The main focus of the film is Jones’ five years spent compiling the Senate report on CIA use of EIT, or Enhanced Interrogation Techniques. This was a system of twelve procedures used by the CIA at least between 2002 and 2003. EIT’s twelve steps were: the attention grasp, walling, facial hold, facial slap, cramped confinement, wall standing, stress positions, sleep deprivation, waterboarding, use of diapers, use of insects, and mock burials. The goal of gaining psychological control of detainees was valued over ethics, and eventually led to the death of Gul Rahman by hypothermia and the reported waterboarding of Khalid Sheikh Mohammed 183 times. All claims that EIT led to gainful information have been debunked by the Senate Intelligence Committee and an internal CIA investigation. However, as late as April 2012, government officials falsely claimed EIT directly led to the capture of Osama Bin Laden.
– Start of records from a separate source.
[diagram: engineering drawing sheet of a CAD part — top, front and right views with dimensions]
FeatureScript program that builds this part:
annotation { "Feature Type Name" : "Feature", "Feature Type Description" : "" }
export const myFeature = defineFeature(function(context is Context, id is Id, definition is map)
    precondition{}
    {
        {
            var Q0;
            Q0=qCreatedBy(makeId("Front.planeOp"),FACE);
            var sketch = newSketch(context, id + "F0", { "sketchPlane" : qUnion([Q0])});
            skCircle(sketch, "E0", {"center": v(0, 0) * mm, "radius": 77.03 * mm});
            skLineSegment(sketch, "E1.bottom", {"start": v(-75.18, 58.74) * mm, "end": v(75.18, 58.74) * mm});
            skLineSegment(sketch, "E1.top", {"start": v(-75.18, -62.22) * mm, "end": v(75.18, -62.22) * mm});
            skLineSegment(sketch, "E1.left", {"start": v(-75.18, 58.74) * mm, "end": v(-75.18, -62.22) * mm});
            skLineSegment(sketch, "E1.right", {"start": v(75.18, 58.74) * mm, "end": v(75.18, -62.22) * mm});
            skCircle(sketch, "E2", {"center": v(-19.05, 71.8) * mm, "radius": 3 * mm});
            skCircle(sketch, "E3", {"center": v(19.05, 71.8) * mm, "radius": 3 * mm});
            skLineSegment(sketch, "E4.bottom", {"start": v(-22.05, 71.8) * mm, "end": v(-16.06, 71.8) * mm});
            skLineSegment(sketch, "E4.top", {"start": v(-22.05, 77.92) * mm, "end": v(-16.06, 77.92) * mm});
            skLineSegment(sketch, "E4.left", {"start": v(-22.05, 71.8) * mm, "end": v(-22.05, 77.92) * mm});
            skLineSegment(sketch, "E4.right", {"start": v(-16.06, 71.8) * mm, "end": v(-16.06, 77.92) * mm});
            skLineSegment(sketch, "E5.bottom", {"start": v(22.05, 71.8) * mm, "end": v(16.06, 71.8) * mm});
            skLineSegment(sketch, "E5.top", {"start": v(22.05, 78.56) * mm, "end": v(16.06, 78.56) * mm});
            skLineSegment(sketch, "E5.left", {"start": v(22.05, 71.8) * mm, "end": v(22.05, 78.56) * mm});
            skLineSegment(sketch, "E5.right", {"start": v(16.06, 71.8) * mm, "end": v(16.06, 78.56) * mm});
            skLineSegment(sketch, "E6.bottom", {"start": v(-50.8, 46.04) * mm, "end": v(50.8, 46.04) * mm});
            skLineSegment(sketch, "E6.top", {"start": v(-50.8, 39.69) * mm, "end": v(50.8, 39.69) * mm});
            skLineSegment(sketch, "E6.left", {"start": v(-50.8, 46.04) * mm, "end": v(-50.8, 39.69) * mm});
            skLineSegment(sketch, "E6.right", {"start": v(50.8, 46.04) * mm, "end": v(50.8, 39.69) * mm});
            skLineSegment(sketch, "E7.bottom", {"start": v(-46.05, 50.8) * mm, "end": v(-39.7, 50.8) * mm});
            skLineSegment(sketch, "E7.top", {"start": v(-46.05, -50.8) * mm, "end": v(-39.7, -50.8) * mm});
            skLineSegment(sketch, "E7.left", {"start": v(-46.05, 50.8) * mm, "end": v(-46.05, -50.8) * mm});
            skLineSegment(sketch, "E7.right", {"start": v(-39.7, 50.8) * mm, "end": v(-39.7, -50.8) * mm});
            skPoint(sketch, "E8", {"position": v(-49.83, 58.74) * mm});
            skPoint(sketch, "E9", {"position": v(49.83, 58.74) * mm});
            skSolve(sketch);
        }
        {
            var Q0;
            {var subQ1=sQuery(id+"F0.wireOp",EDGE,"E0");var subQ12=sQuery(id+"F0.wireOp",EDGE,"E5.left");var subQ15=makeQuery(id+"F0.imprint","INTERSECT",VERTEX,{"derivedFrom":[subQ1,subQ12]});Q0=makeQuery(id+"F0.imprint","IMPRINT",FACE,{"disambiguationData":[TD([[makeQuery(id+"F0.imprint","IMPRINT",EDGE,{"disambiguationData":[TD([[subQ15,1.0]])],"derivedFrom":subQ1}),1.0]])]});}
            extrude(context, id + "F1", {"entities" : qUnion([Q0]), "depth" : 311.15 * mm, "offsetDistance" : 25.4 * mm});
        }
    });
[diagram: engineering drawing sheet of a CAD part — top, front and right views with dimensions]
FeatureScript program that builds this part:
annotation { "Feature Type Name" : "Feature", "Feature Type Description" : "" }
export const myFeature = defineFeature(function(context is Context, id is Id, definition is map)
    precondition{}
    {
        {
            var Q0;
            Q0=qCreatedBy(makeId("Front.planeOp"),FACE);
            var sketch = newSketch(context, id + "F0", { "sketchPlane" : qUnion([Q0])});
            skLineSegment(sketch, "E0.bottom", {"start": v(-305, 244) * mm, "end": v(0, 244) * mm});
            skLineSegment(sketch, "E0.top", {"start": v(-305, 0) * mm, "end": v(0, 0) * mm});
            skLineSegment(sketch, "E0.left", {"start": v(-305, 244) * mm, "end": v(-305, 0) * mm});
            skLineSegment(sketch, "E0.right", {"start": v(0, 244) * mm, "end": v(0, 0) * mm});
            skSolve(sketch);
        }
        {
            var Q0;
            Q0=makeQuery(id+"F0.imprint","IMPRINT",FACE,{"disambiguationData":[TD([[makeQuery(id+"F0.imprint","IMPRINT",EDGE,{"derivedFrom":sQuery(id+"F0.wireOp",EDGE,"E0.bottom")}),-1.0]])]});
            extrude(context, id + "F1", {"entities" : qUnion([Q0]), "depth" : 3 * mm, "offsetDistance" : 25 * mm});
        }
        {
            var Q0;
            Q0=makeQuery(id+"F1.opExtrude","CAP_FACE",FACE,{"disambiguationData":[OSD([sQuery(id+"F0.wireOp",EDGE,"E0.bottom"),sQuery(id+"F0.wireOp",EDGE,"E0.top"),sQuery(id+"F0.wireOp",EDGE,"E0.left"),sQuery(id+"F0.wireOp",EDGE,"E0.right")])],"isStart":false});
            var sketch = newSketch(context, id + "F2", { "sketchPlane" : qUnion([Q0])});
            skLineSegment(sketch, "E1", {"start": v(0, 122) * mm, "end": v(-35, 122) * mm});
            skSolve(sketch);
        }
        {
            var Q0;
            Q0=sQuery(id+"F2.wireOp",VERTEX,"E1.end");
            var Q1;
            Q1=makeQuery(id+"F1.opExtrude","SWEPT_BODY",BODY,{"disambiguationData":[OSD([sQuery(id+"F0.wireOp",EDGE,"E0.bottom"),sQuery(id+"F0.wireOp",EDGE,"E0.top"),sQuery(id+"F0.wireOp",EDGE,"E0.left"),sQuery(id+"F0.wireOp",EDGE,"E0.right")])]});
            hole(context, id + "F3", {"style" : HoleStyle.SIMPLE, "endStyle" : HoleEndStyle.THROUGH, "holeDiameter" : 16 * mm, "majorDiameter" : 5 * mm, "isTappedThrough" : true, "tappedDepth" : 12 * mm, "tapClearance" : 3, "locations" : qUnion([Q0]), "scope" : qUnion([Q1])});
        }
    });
Who were “the contractors”?
The twelve-pronged EIT program was designed by two psychologists contracted by the CIA, and in the film, they used a PowerPoint presentation to get the job. John “Bruce” Jessen and James Mitchell previously worked at the Air Force regarding capture evasion and interrogation resistance, they had no first-hand interrogation experience and their previous studies were not related to Al Qaeda, 9/11, or language studies. Jessen and Mitchell conducted evaluations on their own EIT program, suggesting a serious conflict of interest. Eventually, both the Senate investigation and the CIA internal report conceded that rapport-building is the only effective interrogation technique, after paying Jessen and Mitchell more than 80 million taxpayer’s dollars to do the opposite.
Did the CIA really hack Senate computers?
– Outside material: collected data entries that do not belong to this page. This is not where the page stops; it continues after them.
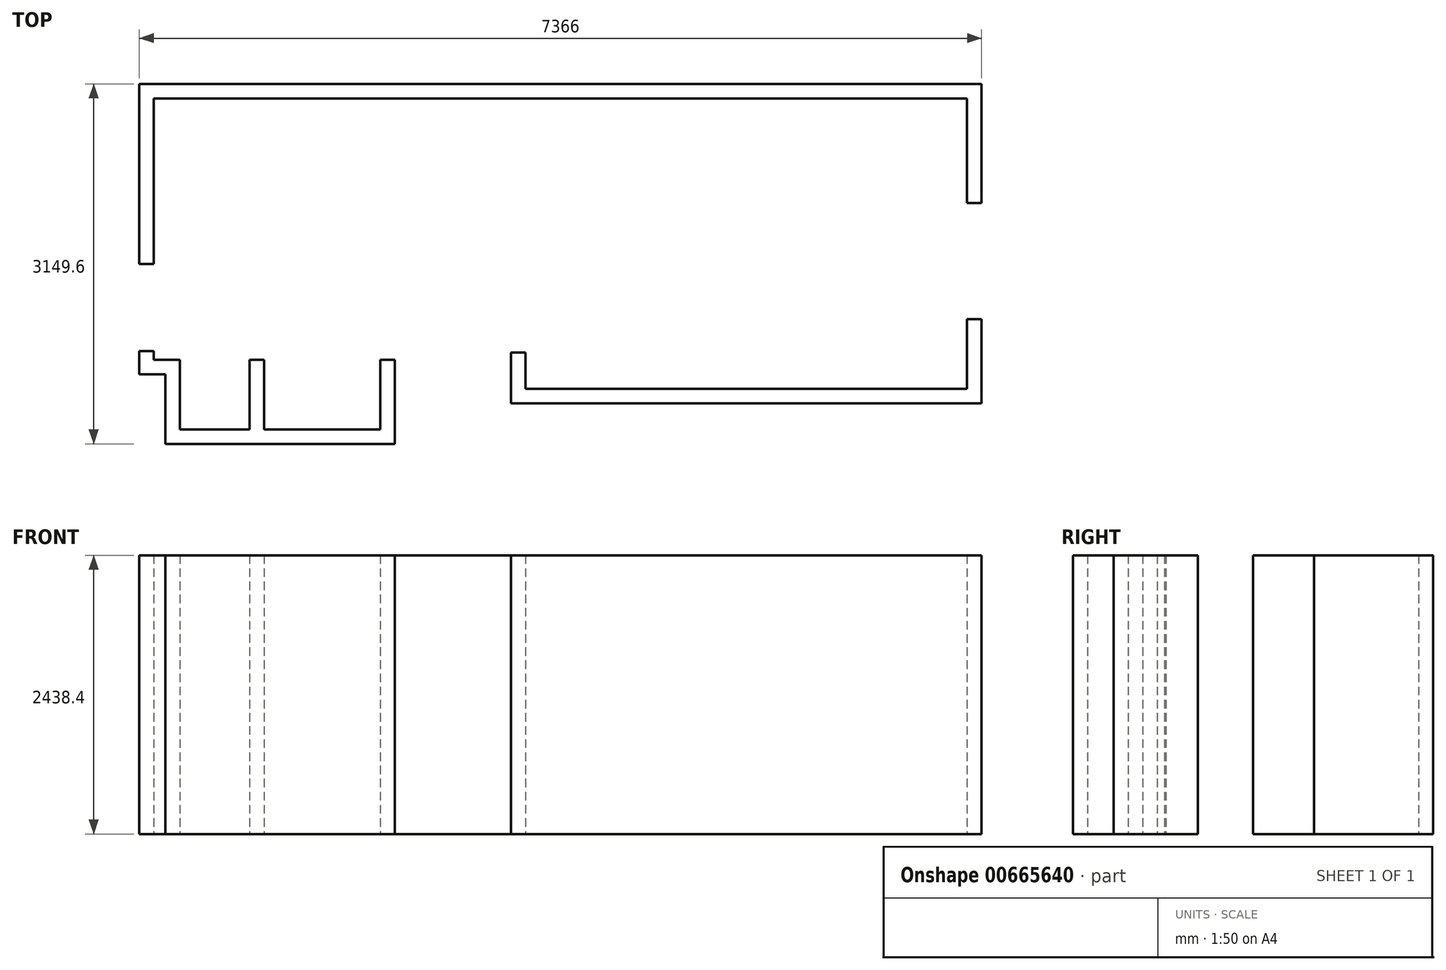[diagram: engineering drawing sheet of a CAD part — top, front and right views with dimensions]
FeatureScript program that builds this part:
annotation { "Feature Type Name" : "Feature", "Feature Type Description" : "" }
export const myFeature = defineFeature(function(context is Context, id is Id, definition is map)
    precondition{}
    {
        {
            var Q0;
            Q0=qCreatedBy(makeId("Top.planeOp"),FACE);
            var sketch = newSketch(context, id + "F0", { "sketchPlane" : qUnion([Q0])});
            skLineSegment(sketch, "E0", {"start": v(0, 0) * mm, "end": v(0, -76.2) * mm});
            skLineSegment(sketch, "E1", {"start": v(0, -76.2) * mm, "end": v(228.6, -76.2) * mm});
            skLineSegment(sketch, "E2", {"start": v(228.6, -76.2) * mm, "end": v(228.6, -685.8) * mm});
            skLineSegment(sketch, "E3", {"start": v(228.6, -685.8) * mm, "end": v(838.2, -685.8) * mm});
            skLineSegment(sketch, "E4", {"start": v(838.2, -685.8) * mm, "end": v(838.2, -76.2) * mm});
            skLineSegment(sketch, "E5", {"start": v(838.2, -76.2) * mm, "end": v(965.2, -76.2) * mm});
            skLineSegment(sketch, "E6", {"start": v(965.2, -76.2) * mm, "end": v(965.2, -685.8) * mm});
            skLineSegment(sketch, "E7", {"start": v(965.2, -685.8) * mm, "end": v(1981.2, -685.8) * mm});
            skLineSegment(sketch, "E8", {"start": v(1981.2, -685.8) * mm, "end": v(1981.2, -76.2) * mm});
            skLineSegment(sketch, "E9", {"start": v(1981.2, -76.2) * mm, "end": v(2108.2, -76.2) * mm});
            skLineSegment(sketch, "E10", {"start": v(2108.2, -76.2) * mm, "end": v(2108.2, -812.8) * mm});
            skLineSegment(sketch, "E11", {"start": v(2108.2, -812.8) * mm, "end": v(101.6, -812.8) * mm});
            skLineSegment(sketch, "E12", {"start": v(101.6, -812.8) * mm, "end": v(101.6, -203.2) * mm});
            skLineSegment(sketch, "E13", {"start": v(101.6, -203.2) * mm, "end": v(-127, -203.2) * mm});
            skLineSegment(sketch, "E14", {"start": v(-127, -203.2) * mm, "end": v(-127, 0) * mm});
            skLineSegment(sketch, "E15", {"start": v(-127, 0) * mm, "end": v(0, 0) * mm});
            skLineSegment(sketch, "E16", {"start": v(0, 762) * mm, "end": v(0, 2209.8) * mm});
            skLineSegment(sketch, "E17", {"start": v(0, 2209.8) * mm, "end": v(7112, 2209.8) * mm});
            skLineSegment(sketch, "E18", {"start": v(7112, 2209.8) * mm, "end": v(7112, 1295.4) * mm});
            skLineSegment(sketch, "E19", {"start": v(7112, 1295.4) * mm, "end": v(7239, 1295.4) * mm});
            skLineSegment(sketch, "E20", {"start": v(7239, 1295.4) * mm, "end": v(7239, 2336.8) * mm});
            skLineSegment(sketch, "E21", {"start": v(7239, 2336.8) * mm, "end": v(-127, 2336.8) * mm});
            skLineSegment(sketch, "E22", {"start": v(-127, 2336.8) * mm, "end": v(-127, 762) * mm});
            skLineSegment(sketch, "E23", {"start": v(-127, 762) * mm, "end": v(0, 762) * mm});
            skLineSegment(sketch, "E24", {"start": v(7239, 279.4) * mm, "end": v(7112, 279.4) * mm});
            skLineSegment(sketch, "E25", {"start": v(7112, 279.4) * mm, "end": v(7112, -330.2) * mm});
            skLineSegment(sketch, "E26", {"start": v(7112, -330.2) * mm, "end": v(3251.2, -330.2) * mm});
            skLineSegment(sketch, "E27", {"start": v(3251.2, -330.2) * mm, "end": v(3251.2, -15.39) * mm});
            skLineSegment(sketch, "E28", {"start": v(3251.2, -15.39) * mm, "end": v(3124.2, -15.39) * mm});
            skLineSegment(sketch, "E29", {"start": v(3124.2, -15.39) * mm, "end": v(3124.2, -457.2) * mm});
            skLineSegment(sketch, "E30", {"start": v(3124.2, -457.2) * mm, "end": v(7239, -457.2) * mm});
            skLineSegment(sketch, "E31", {"start": v(7239, -457.2) * mm, "end": v(7239, 279.4) * mm});
            skLineSegment(sketch, "E32", {"start": v(5183.63, 2336.8) * mm, "end": v(5183.63, 2209.8) * mm, "construction": true});
            skLineSegment(sketch, "E33", {"start": v(7112, 1752.6) * mm, "end": v(7239, 1752.6) * mm, "construction": true});
            skLineSegment(sketch, "E34", {"start": v(46.66, -76.2) * mm, "end": v(46.66, -203.2) * mm, "construction": true});
            skLineSegment(sketch, "E35", {"start": v(7006.72, -330.2) * mm, "end": v(7006.72, -457.2) * mm, "construction": true});
            skLineSegment(sketch, "E36", {"start": v(3124.2, -236.3) * mm, "end": v(3251.2, -236.3) * mm, "construction": true});
            skLineSegment(sketch, "E37", {"start": v(101.6, -508) * mm, "end": v(228.6, -508) * mm, "construction": true});
            skSolve(sketch);
        }
        {
            var Q0;
            Q0=makeQuery(id+"F0.imprint","IMPRINT",FACE,{"disambiguationData":[TD([[makeQuery(id+"F0.imprint","IMPRINT",EDGE,{"derivedFrom":sQuery(id+"F0.wireOp",EDGE,"E16")}),1.0]])]});
            var Q1;
            {var subQ1=sQuery(id+"F0.wireOp",EDGE,"E3");Q1=makeQuery(id+"F0.imprint","IMPRINT",FACE,{"disambiguationData":[TD([[makeQuery(id+"F0.imprint","IMPRINT",EDGE,{"derivedFrom":subQ1}),-1.0]])]});}
            var Q2;
            Q2=makeQuery(id+"F0.imprint","IMPRINT",FACE,{"disambiguationData":[TD([[makeQuery(id+"F0.imprint","IMPRINT",EDGE,{"derivedFrom":sQuery(id+"F0.wireOp",EDGE,"E0")}),-1.0]])]});
            var Q3;
            {var subQ1=sQuery(id+"F0.wireOp",EDGE,"E27");Q3=makeQuery(id+"F0.imprint","IMPRINT",FACE,{"disambiguationData":[TD([[makeQuery(id+"F0.imprint","IMPRINT",EDGE,{"derivedFrom":subQ1}),1.0]])]});}
            var Q4;
            Q4=makeQuery(id+"F0.imprint","IMPRINT",FACE,{"disambiguationData":[TD([[makeQuery(id+"F0.imprint","IMPRINT",EDGE,{"derivedFrom":sQuery(id+"F0.wireOp",EDGE,"E24")}),1.0]])]});
            extrude(context, id + "F1", {"entities" : qUnion([Q0, Q1, Q2, Q3, Q4]), "depth" : 2438.4 * mm, "offsetDistance" : 25.4 * mm});
        }
    });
One of the most memorable details from The Report is Jones’ insistence on access to a printer, and how many safes were in his office. He later told a lawyer that this was because documents kept mysteriously disappearing from the CIA server. In March 2014, then-CIA Director John Brennan denied the claims, calling them “beyond the scope of reason.” However, a few months later the CIA Inspector General’s report backed up claims that the CIA repeatedly hacked Senate computers in an effort to stop the release of the Senate Intelligence Committee’s report.
Where does it leave the U.S. today?
The use of EIT not only didn’t gather any unique intelligence, but actually hindered the U.S.’ goal to prosecute architects of the 9/11 attacks. EIT impeded legal course of action and undermined the U.S.’ international standing. In The Report, an objection to EIT is raised on the grounds that it violates the Geneva Convention, and if used, American prisoners of war will never be able to reasonably claim a right to humane treatment after their country’s own violations. While it’s unknown whether or not a CIA agent ever raised that concern, as media outlets reported on the destruction of interrogation tapes, the American public as well as Senate members demanded information. Consequently, President Obama admitted the U.S.’ use of torture. However, he also said he understood why it happened. No CIA agent has been prosecuted for war crimes. Gina Haspel, who was chief of a black site in Thailand that waterboarded detainees, is now Director of the CIA. The question The Report really raises is how a government run by biased and political people holds itself accountable. Unfortunately, the answer as of now is that it doesn’t.